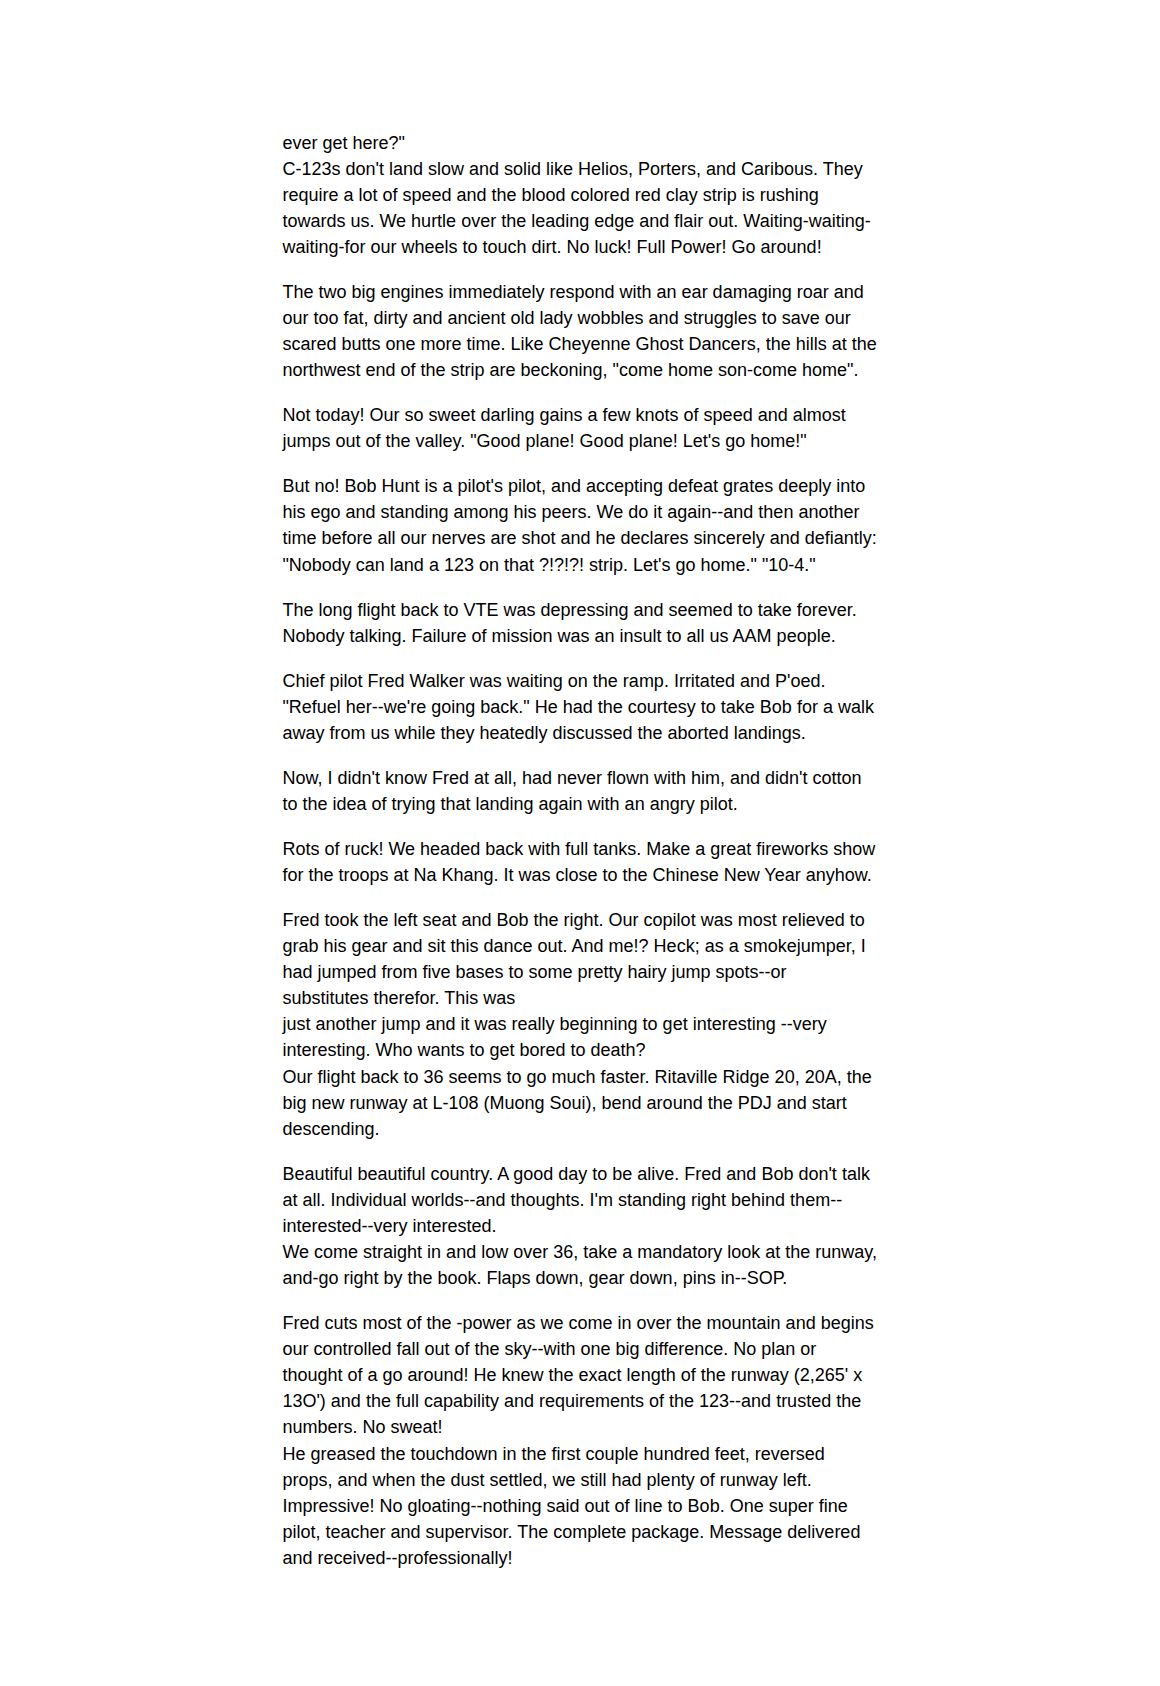ever get here?"
C-123s don't land slow and solid like Helios, Porters, and Caribous. They require a lot of speed and the blood colored red clay strip is rushing towards us. We hurtle over the leading edge and flair out. Waiting-waiting-waiting-for our wheels to touch dirt. No luck! Full Power! Go around!
The two big engines immediately respond with an ear damaging roar and our too fat, dirty and ancient old lady wobbles and struggles to save our scared butts one more time. Like Cheyenne Ghost Dancers, the hills at the northwest end of the strip are beckoning, "come home son-come home".
Not today! Our so sweet darling gains a few knots of speed and almost jumps out of the valley. "Good plane! Good plane! Let's go home!"
But no! Bob Hunt is a pilot's pilot, and accepting defeat grates deeply into his ego and standing among his peers. We do it again--and then another time before all our nerves are shot and he declares sincerely and defiantly: "Nobody can land a 123 on that ?!?!?! strip. Let's go home." "10-4."
The long flight back to VTE was depressing and seemed to take forever. Nobody talking. Failure of mission was an insult to all us AAM people.
Chief pilot Fred Walker was waiting on the ramp. Irritated and P'oed. "Refuel her--we're going back." He had the courtesy to take Bob for a walk away from us while they heatedly discussed the aborted landings.
Now, I didn't know Fred at all, had never flown with him, and didn't cotton to the idea of trying that landing again with an angry pilot.
Rots of ruck! We headed back with full tanks. Make a great fireworks show for the troops at Na Khang. It was close to the Chinese New Year anyhow.
Fred took the left seat and Bob the right. Our copilot was most relieved to grab his gear and sit this dance out. And me!? Heck; as a smokejumper, I had jumped from five bases to some pretty hairy jump spots--or substitutes therefor. This was
just another jump and it was really beginning to get interesting --very interesting. Who wants to get bored to death?
Our flight back to 36 seems to go much faster. Ritaville Ridge 20, 20A, the big new runway at L-108 (Muong Soui), bend around the PDJ and start descending.
Beautiful beautiful country. A good day to be alive. Fred and Bob don't talk at all. Individual worlds--and thoughts. I'm standing right behind them--interested--very interested.
We come straight in and low over 36, take a mandatory look at the runway, and-go right by the book. Flaps down, gear down, pins in--SOP.
Fred cuts most of the -power as we come in over the mountain and begins our controlled fall out of the sky--with one big difference. No plan or thought of a go around! He knew the exact length of the runway (2,265' x 13O') and the full capability and requirements of the 123--and trusted the numbers. No sweat!
He greased the touchdown in the first couple hundred feet, reversed props, and when the dust settled, we still had plenty of runway left. Impressive! No gloating--nothing said out of line to Bob. One super fine pilot, teacher and supervisor. The complete package. Message delivered and received--professionally!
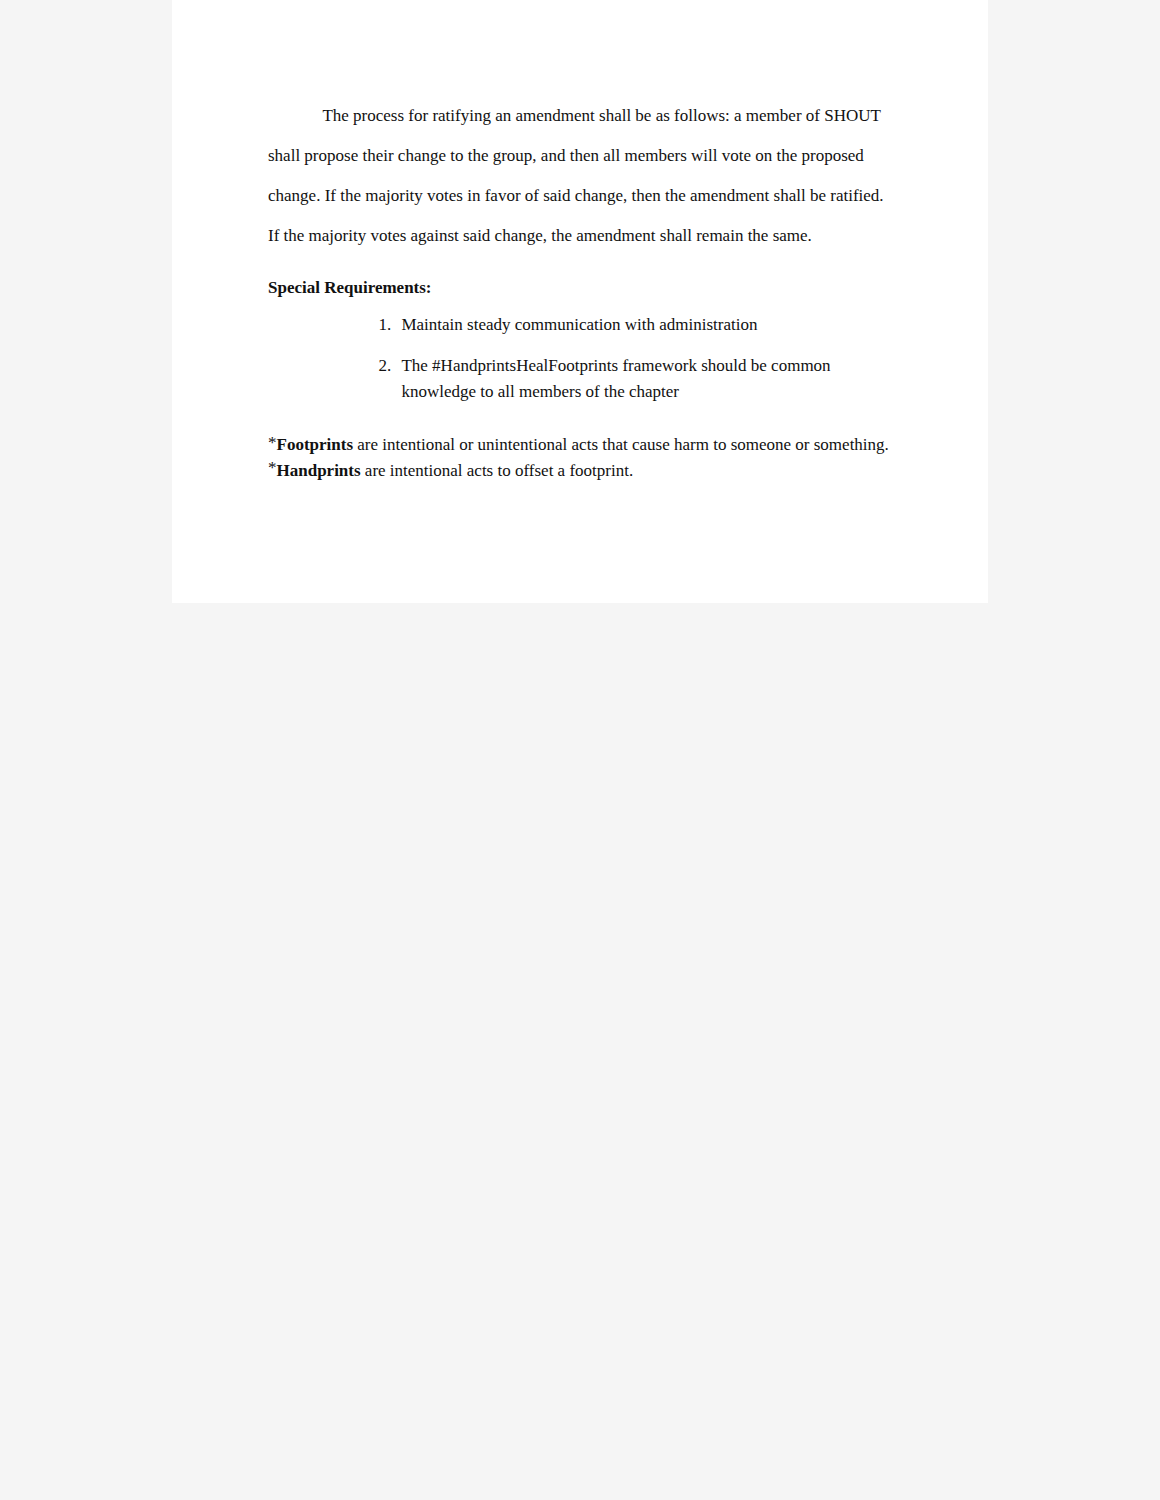The process for ratifying an amendment shall be as follows: a member of SHOUT shall propose their change to the group, and then all members will vote on the proposed change. If the majority votes in favor of said change, then the amendment shall be ratified. If the majority votes against said change, the amendment shall remain the same.
Special Requirements:
Maintain steady communication with administration
The #HandprintsHealFootprints framework should be common knowledge to all members of the chapter
*Footprints are intentional or unintentional acts that cause harm to someone or something.
*Handprints are intentional acts to offset a footprint.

------------------------------------------------

Exercise instructions
Say how many lines in the entries include the word "Nobody", with no text around the number.

Solution to this problem
2